Source text:
=== Section Start ===

The peach tart scene: meaning beneath the surface
When Ireneo tells Mimi he didn’t actually eat the peach tart, it’s a quiet but revealing moment. It symbolizes how small joys were always intercepted by interpretation and manipulation. The tart isn’t merely a snack; it represents the impossibility of experiencing something for oneself when every action has political meaning attached to it.
Mimi’s Compassion: The Heart of the Episode
Mimi again emerges as the moral center. The queen’s earlier explanations help Mimi quickly empathize with Ireneo’s situation — she recognizes the parallels between his experiences and her own displacement after Teo’s birth. Mimi’s response to Ireneo is not pity but genuine understanding, which the episode frames as a key trait that will make her an effective future ruler.
Why Mimi makes a great prospective queen
- Unabashed authenticity: Mimi’s willingness to be herself allows others to lower their defenses around her.

=== Section End ===

Task to carry out:
Rewrite the passage on the peach tart scene between "The peach tart scene: meaning" and "attached to it.", inclusive, with "peach" replaced by "apricot".

Exercise data:
=== Section Start ===

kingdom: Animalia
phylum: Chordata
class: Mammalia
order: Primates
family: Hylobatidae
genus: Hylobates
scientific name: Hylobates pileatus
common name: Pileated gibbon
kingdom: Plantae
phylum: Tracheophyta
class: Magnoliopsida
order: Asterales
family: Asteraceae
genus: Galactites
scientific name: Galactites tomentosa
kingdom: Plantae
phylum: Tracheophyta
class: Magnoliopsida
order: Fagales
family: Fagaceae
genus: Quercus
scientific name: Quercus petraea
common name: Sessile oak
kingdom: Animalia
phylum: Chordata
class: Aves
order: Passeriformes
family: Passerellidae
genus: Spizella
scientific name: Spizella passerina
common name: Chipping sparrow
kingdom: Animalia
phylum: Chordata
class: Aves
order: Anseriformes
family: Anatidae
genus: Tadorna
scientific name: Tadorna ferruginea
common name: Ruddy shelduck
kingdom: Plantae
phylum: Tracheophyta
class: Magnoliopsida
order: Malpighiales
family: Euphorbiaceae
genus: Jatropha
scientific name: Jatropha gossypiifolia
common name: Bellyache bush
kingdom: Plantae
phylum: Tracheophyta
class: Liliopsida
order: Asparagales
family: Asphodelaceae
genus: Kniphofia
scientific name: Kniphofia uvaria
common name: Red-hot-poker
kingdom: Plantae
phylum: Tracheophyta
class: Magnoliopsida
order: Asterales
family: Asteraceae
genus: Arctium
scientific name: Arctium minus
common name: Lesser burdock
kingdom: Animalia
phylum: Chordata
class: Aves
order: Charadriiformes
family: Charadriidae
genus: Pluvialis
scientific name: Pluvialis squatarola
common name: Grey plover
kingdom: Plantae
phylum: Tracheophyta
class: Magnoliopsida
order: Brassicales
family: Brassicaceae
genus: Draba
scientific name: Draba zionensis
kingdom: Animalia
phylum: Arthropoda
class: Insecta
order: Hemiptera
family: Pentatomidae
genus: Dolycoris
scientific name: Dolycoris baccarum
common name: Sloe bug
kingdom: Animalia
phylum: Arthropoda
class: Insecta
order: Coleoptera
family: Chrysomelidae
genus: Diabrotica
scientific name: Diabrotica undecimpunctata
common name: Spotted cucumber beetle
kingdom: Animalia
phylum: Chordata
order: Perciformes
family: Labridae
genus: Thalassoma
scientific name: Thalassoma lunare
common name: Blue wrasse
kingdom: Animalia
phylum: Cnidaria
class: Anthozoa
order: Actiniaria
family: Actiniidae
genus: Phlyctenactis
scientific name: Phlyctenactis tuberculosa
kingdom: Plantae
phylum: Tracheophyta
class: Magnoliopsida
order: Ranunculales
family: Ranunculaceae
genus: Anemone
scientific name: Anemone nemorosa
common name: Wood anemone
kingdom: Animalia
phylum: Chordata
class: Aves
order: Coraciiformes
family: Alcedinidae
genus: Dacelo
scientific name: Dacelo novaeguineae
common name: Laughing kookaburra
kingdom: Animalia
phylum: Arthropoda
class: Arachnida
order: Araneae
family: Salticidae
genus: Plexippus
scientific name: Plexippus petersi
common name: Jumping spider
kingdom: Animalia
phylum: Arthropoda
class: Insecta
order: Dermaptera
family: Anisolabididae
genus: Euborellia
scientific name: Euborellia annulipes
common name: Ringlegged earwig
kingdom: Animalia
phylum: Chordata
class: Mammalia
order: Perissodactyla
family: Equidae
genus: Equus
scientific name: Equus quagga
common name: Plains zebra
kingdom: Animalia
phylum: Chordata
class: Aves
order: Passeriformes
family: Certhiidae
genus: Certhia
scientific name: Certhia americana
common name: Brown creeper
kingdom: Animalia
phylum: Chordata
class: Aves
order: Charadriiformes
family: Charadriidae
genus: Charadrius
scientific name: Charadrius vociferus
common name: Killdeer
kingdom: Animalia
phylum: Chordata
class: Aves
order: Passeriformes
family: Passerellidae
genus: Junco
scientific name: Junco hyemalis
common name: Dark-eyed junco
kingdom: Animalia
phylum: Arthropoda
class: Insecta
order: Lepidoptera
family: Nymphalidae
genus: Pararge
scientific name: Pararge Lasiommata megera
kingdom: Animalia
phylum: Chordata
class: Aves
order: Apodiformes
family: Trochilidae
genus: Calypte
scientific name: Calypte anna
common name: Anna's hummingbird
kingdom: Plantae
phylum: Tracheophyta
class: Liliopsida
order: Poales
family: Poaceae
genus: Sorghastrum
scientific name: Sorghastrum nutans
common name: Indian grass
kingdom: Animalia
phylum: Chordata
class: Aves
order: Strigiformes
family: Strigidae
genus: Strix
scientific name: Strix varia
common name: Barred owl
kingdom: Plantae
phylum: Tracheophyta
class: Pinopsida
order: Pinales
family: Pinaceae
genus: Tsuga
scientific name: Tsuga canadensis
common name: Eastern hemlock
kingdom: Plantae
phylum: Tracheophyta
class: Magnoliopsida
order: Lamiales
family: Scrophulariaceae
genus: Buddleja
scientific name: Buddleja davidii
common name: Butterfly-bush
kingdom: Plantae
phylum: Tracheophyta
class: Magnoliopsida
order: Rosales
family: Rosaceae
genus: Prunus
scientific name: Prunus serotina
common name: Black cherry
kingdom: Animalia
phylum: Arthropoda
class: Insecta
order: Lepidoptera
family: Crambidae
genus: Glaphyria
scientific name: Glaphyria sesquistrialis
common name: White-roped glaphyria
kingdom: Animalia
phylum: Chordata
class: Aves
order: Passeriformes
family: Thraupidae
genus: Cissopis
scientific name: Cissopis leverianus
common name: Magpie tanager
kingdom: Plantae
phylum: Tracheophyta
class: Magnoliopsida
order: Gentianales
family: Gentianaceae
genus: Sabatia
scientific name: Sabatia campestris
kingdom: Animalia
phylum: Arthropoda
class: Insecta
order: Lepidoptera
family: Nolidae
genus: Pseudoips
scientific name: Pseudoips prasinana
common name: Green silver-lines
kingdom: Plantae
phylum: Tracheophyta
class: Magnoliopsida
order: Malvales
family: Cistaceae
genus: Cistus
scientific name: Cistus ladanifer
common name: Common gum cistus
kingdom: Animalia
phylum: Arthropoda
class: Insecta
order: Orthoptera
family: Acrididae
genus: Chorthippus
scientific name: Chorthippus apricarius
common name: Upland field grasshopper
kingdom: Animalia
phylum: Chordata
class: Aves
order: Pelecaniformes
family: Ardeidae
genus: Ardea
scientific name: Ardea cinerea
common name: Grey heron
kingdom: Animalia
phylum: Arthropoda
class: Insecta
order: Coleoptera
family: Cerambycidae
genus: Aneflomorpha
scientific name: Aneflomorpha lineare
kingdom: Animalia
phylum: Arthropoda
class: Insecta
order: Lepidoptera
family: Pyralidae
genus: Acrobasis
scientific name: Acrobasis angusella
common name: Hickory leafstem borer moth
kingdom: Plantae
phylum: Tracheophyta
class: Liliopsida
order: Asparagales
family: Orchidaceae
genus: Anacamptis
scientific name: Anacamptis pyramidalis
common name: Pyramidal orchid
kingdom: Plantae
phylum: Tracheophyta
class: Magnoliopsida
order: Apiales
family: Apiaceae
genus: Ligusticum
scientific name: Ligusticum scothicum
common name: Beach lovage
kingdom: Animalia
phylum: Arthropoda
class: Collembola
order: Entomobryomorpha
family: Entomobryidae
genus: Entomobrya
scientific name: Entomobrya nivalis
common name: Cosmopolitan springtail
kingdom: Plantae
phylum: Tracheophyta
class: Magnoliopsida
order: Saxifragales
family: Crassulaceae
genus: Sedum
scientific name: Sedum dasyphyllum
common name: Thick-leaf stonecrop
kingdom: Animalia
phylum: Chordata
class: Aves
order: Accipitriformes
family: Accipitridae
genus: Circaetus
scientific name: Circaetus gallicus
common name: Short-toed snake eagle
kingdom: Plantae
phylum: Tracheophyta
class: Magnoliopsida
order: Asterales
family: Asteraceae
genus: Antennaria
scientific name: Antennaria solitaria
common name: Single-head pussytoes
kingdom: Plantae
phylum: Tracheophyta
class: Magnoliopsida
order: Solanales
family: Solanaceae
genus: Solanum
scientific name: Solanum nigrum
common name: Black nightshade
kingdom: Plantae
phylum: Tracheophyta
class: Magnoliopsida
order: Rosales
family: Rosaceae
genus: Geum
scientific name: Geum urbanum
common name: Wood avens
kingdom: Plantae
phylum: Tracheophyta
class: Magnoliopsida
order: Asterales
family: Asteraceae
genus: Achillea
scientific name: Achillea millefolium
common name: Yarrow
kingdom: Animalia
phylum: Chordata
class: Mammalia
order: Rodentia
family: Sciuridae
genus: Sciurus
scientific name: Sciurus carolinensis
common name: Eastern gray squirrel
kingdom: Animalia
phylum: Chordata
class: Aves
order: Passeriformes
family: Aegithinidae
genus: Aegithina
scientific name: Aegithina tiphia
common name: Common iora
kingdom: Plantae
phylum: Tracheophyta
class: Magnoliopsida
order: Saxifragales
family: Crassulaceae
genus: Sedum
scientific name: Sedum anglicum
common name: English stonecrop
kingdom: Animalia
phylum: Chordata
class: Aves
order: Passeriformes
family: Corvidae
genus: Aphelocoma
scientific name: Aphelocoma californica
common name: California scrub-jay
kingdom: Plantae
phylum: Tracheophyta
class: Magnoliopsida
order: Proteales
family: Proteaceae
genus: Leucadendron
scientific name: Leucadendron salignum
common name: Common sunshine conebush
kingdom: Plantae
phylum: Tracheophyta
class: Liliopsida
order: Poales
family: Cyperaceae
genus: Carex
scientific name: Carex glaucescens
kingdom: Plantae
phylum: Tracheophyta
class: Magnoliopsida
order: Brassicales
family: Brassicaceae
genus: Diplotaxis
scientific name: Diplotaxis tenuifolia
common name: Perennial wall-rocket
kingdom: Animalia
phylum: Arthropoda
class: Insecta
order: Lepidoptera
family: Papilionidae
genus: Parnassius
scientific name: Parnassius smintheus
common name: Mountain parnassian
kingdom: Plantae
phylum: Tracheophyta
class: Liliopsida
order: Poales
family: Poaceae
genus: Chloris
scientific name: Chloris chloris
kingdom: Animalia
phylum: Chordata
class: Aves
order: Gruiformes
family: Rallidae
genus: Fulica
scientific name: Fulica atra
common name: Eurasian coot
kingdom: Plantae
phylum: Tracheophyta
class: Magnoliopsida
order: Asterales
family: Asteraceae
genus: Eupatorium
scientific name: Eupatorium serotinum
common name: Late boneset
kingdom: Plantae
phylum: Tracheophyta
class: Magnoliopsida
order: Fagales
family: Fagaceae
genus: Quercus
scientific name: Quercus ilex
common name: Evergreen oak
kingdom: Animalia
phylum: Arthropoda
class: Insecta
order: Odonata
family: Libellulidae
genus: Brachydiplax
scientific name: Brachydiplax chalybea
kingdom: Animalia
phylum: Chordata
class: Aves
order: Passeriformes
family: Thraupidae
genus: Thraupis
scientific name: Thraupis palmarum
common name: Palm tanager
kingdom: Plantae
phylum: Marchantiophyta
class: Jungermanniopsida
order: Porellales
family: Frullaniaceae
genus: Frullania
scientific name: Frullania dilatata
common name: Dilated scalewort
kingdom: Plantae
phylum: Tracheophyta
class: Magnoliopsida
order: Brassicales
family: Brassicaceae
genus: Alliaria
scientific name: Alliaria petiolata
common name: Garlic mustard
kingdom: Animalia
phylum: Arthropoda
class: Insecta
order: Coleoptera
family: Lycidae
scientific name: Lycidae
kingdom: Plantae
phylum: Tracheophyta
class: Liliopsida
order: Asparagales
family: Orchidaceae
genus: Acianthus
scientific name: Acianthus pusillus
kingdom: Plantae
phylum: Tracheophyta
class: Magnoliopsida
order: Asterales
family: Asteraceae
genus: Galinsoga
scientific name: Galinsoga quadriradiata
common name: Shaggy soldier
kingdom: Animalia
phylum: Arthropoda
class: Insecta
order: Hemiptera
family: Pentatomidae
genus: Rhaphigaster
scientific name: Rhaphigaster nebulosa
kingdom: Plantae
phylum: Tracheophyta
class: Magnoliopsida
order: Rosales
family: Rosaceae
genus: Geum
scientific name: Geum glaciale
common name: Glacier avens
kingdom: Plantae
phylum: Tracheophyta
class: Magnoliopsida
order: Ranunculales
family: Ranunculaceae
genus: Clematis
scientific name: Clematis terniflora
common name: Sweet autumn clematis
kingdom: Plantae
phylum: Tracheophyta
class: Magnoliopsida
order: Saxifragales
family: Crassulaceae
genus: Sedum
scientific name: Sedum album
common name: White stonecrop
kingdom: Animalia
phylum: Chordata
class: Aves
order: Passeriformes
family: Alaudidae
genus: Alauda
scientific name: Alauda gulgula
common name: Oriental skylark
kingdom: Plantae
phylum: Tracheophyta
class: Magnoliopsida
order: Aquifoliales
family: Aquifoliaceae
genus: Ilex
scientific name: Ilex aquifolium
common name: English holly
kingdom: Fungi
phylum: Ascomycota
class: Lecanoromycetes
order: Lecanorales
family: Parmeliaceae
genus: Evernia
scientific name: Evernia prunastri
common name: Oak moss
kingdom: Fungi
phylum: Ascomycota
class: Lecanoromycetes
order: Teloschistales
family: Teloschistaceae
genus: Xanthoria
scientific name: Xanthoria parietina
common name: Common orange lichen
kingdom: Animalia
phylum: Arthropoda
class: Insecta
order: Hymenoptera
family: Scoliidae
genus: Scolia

=== Section End ===

Solution for this task:
The apricot tart scene: meaning beneath the surface
When Ireneo tells Mimi he didn’t actually eat the apricot tart, it’s a quiet but revealing moment. It symbolizes how small joys were always intercepted by interpretation and manipulation. The tart isn’t merely a snack; it represents the impossibility of experiencing something for oneself when every action has political meaning attached to it.